(Extracted data entries)
* START *

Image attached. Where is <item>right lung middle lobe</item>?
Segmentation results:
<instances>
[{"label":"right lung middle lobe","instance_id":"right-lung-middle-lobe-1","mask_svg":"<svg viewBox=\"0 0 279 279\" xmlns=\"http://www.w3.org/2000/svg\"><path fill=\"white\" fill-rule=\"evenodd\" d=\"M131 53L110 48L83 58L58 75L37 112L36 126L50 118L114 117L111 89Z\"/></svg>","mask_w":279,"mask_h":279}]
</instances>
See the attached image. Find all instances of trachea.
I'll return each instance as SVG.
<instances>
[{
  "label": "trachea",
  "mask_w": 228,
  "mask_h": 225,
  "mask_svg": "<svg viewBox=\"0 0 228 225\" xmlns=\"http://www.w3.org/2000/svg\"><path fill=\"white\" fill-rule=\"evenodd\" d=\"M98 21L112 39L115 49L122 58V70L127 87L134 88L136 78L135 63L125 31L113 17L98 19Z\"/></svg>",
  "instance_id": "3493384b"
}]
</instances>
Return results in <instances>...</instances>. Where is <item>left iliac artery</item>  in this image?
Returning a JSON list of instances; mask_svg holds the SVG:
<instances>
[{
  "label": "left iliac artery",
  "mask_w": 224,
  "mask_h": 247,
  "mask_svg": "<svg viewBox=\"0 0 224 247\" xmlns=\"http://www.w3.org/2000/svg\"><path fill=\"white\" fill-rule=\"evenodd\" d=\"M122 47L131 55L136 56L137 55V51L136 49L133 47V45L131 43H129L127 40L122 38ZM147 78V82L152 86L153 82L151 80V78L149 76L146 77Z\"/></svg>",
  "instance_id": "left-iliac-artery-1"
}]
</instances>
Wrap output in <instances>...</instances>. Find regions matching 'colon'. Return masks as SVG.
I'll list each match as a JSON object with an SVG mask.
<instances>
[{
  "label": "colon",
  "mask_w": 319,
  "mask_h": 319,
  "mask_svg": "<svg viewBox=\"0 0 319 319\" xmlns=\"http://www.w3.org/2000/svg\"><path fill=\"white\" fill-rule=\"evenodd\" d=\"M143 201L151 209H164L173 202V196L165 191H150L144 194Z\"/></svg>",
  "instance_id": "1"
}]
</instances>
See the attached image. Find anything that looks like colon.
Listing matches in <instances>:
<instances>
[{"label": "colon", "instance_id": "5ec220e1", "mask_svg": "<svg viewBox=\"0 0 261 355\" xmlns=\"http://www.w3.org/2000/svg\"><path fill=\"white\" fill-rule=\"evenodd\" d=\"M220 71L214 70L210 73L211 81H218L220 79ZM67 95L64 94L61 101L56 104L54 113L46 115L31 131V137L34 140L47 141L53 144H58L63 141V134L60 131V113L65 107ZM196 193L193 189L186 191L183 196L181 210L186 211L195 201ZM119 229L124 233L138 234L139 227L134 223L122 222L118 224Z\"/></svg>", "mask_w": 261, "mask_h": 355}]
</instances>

* END *

**Work to complete**
Reproduce verbatim every line from the one containing "See the attached image. Find anything" through the final line of the records, with both ends included.

**Expected output**
See the attached image. Find anything that looks like colon.
Listing matches in <instances>:
<instances>
[{"label": "colon", "instance_id": "5ec220e1", "mask_svg": "<svg viewBox=\"0 0 261 355\" xmlns=\"http://www.w3.org/2000/svg\"><path fill=\"white\" fill-rule=\"evenodd\" d=\"M220 71L214 70L210 73L211 81H218L220 79ZM67 95L64 94L61 101L56 104L54 113L46 115L31 131V137L34 140L47 141L53 144H58L63 141V134L60 131V113L65 107ZM196 193L193 189L186 191L183 196L181 210L186 211L195 201ZM119 229L124 233L138 234L139 227L134 223L122 222L118 224Z\"/></svg>", "mask_w": 261, "mask_h": 355}]
</instances>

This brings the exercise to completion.